[Newsday] PaineWebber Shuts Office Says branch…

Newsday (August 08, 2001)
PaineWebber Shuts Office Says branch in Flushing was not as profitable as expected
By Bryan Virasami

PaineWebber, one of the country’s leading investment banking firms, recently closed its Flushing branch, a move that surprised many community leaders.
The departure shocked some local officals yesterday who recalled the company’s splashy 1998 arrival in Flushing.
“To say the least I’m concerned because anytime a financial institution has a problem or they close, that’s a problem because it’s a loss of money flow,” said Eugene Kelty, chairman of community Board 7 in Flushing.
PaineWebber spokesman Paul Marrone said yesterday that the 41-60 Main St. branch, with about eight employees, closed because it was not as profitable as expected.
“The firm was not as successful as we anticipated,” Marrone said.
The departure of the office came just as an arbitration complaint alleged three of the firm’s brokers abused the trust of eight Korean-American clients by charging excessive fees and made trades without their knowledge.
The brokers left the firm voluntarily and PaineWebber declined to discuss the case, according to the spokesman.
Fred Fu, president of the Flushing Chinese Business Association, said he realized the firm was gone when the sign came down. “Nobody knew until the sign disappeared,” Fu said yesterday.

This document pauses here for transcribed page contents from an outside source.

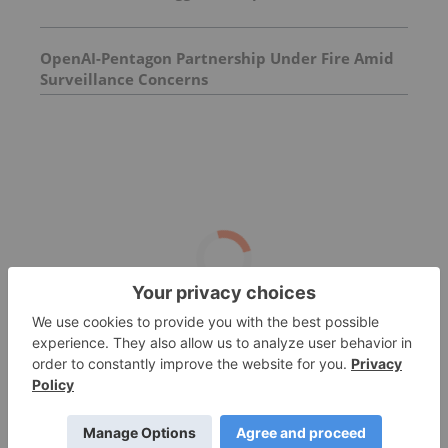
OpenAI-Pentagon Partnership Under Fire Amid
Surveillance Concerns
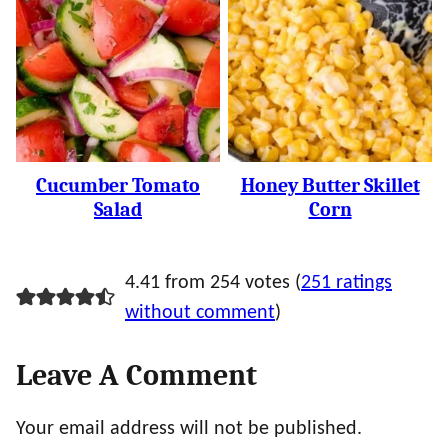
Cucumber Tomato
Honey Butter Skillet
Salad
Corn
4.41 from 254 votes (
251 ratings
without comment
)
Leave A Comment
Your email address will not be published.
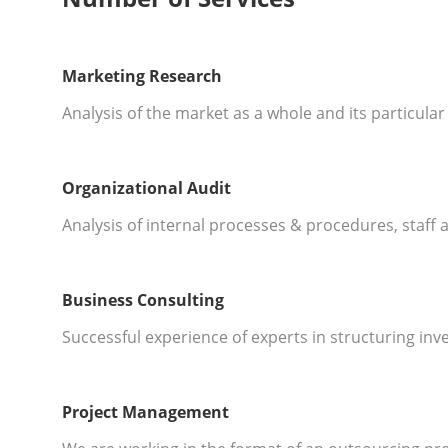
Marketing Research
Analysis of the market as a whole and its particul
Organizational Audit
Analysis of internal processes & procedures, staff a
Business Consulting
Successful experience of experts in structuring in
Project Management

Councilwoman Julia Harrison (D-Flushing) said she was shocked to learn the firm was gone and would have tried to keep them if she had known.
“We never heard from them, we didn’t have a chance to keep them,” she said.
In recent years, Flushing has been a major attraction for investment houses, a community with a large Asian population of savers. In some households, savings rates reach about 50 percent of income.
In 1998, the Federal Deposit Insurance Corp. reported that deposits in the Main Street area soared to $4.2 billion, a 44 percent jump from 1994, according to the Wall Street Journal.
John Wong, manager of Wang Investment Associates located above the former UBS PaineWebber’s office, said the office closed only a few weeks ago.
Marrone said the branch closed May 30.
Wong said he is experiencing a slowdown in the economy but he found it hard to understand why it forced out a major firm.
“I’m experiencing slowdown but it’s not that much of a slowdown,” Wong said yesterday.
The allegations against the brokers are part of a pattern of affinity fraud, a growing trend that affects immigrant groups. It involves unscrupulous brokers who prey on investors who share the same ethnic background or other connections, according to the Securities and Exchange Commission.
The complaint filed in April by Manhattan attorney Christine Bae on behalf of eight Korean-Americans, alleged the Flushing brokers Joon Ho Chun, James Kwak, Sam Jin and the branch manager Michael Liming Yung, conducted unauthorized trades that racked up high fees. The brokers could not be reached yesterday for comment.
The complaint asks for more than $2 million in losses.